#### [WHAT NEEDS TO BE DONE]
Scan the lines below for the word "frame". Copy each line you find it in.
◆ ◆ ◆ ◆
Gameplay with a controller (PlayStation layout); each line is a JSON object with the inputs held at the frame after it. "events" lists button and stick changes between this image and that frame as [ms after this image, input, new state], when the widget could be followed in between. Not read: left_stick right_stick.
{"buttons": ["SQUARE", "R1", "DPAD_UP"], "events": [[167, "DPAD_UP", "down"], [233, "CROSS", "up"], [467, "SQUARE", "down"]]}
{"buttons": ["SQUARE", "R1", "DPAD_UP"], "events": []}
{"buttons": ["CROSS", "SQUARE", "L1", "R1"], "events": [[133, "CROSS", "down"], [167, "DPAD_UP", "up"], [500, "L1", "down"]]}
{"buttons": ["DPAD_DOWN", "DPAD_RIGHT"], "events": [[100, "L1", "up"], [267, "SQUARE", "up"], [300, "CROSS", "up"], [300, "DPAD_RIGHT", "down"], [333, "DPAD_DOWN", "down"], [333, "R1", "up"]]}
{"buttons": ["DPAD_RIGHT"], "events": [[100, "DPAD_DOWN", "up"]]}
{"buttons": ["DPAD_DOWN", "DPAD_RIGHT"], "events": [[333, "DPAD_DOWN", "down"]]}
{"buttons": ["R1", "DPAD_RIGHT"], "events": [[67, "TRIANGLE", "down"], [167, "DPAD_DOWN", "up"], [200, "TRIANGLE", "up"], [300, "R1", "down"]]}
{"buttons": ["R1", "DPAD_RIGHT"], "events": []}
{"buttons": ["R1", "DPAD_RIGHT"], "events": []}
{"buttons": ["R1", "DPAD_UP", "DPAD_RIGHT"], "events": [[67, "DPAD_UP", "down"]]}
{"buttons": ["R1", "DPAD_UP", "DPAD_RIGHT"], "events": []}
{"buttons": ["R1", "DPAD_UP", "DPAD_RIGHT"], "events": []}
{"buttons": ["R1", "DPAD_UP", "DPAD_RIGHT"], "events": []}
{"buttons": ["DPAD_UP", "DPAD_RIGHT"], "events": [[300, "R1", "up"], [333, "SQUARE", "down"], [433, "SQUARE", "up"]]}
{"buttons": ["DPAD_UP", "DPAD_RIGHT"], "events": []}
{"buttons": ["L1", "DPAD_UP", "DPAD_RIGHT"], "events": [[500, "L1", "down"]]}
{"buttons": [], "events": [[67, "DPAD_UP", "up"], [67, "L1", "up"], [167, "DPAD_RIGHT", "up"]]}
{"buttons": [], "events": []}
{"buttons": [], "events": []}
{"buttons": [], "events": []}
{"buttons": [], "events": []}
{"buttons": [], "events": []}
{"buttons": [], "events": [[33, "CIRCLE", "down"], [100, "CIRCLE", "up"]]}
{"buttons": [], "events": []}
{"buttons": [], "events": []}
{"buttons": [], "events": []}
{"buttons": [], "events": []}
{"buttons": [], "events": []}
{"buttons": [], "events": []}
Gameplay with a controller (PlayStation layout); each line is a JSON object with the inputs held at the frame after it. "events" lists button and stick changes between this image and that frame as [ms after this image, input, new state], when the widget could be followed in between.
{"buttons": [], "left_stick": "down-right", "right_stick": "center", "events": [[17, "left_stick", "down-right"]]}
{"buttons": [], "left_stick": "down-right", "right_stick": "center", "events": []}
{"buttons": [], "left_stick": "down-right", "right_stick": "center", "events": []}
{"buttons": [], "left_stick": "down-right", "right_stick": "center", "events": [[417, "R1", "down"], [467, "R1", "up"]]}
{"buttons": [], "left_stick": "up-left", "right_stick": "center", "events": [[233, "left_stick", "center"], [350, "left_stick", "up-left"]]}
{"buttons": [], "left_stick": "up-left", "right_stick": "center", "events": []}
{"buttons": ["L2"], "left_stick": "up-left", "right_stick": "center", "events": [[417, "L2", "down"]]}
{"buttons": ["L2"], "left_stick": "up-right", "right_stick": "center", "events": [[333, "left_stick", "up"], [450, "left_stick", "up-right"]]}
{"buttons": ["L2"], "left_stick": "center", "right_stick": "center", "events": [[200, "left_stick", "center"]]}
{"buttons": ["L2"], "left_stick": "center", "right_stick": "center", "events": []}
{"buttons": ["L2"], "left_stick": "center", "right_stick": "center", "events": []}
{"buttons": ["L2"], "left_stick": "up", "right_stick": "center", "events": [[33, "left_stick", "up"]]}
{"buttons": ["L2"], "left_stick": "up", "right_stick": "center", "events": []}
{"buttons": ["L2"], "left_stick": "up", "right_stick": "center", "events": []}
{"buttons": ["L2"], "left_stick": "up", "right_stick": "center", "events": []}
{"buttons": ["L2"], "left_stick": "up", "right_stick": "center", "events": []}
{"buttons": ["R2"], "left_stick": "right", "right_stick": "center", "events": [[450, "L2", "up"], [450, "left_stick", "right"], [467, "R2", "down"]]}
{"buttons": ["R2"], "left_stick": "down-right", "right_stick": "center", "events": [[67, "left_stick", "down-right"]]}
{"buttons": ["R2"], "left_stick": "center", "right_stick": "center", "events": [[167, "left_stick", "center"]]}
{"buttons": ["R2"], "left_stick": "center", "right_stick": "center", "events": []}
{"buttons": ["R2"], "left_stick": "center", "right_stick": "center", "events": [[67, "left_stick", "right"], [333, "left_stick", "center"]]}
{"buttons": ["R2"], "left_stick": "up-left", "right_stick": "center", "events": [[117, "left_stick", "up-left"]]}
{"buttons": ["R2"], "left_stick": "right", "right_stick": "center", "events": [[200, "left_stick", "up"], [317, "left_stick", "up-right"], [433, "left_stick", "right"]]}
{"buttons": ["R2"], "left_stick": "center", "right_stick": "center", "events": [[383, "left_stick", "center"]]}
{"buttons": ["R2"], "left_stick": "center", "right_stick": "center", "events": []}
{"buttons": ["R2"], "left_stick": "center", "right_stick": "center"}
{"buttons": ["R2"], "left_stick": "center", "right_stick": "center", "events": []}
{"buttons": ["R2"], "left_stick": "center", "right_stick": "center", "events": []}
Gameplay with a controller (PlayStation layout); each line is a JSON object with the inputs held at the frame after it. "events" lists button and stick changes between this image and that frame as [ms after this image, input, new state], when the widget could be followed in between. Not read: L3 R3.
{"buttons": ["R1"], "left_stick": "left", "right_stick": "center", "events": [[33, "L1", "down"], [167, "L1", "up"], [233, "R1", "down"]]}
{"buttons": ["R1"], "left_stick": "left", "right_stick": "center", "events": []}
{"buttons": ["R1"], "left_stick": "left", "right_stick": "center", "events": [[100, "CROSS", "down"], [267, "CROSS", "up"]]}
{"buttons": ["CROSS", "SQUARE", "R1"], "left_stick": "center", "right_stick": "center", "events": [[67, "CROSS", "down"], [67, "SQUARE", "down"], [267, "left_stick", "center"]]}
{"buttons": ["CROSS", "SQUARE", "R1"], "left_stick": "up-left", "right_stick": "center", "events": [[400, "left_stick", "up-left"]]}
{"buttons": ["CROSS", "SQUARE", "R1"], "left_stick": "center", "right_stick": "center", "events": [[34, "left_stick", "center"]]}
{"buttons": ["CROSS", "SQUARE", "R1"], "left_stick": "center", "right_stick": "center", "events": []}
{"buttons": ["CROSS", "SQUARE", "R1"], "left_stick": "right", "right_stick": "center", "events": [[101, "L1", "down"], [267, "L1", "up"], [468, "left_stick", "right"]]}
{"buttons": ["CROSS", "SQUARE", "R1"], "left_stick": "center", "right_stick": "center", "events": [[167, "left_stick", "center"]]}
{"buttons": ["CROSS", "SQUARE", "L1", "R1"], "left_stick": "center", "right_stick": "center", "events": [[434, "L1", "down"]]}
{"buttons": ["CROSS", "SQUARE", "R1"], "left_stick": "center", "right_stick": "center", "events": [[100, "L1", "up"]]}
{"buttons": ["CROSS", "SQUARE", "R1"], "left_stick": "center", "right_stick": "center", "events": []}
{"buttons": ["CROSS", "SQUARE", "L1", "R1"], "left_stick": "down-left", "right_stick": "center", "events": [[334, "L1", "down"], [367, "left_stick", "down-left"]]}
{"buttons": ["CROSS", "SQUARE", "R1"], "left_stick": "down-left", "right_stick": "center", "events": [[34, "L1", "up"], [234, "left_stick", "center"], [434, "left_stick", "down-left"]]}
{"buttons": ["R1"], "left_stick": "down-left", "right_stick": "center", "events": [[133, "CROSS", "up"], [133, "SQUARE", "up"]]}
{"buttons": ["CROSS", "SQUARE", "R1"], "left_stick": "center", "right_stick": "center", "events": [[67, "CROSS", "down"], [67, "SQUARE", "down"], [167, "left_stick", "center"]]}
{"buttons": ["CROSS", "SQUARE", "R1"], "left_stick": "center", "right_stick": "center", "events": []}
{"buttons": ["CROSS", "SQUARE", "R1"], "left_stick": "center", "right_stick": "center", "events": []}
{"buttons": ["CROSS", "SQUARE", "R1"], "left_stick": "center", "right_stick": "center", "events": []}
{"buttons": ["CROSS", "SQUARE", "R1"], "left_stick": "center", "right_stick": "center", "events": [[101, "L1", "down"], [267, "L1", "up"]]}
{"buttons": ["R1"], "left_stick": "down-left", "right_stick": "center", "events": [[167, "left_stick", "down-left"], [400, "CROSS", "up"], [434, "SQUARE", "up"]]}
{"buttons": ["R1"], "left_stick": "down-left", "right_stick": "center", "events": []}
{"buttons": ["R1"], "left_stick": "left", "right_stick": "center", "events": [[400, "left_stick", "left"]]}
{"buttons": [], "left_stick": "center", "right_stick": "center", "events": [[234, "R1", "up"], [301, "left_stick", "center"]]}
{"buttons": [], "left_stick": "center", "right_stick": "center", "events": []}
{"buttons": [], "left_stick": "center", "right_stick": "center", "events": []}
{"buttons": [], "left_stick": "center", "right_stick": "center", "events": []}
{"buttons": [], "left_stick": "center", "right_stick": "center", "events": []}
◆ ◆ ◆ ◆
#### [SOLUTION FOR THIS EXERCISE]
Gameplay with a controller (PlayStation layout); each line is a JSON object with the inputs held at the frame after it. "events" lists button and stick changes between this image and that frame as [ms after this image, input, new state], when the widget could be followed in between. Not read: left_stick right_stick.
Gameplay with a controller (PlayStation layout); each line is a JSON object with the inputs held at the frame after it. "events" lists button and stick changes between this image and that frame as [ms after this image, input, new state], when the widget could be followed in between.
Gameplay with a controller (PlayStation layout); each line is a JSON object with the inputs held at the frame after it. "events" lists button and stick changes between this image and that frame as [ms after this image, input, new state], when the widget could be followed in between. Not read: L3 R3.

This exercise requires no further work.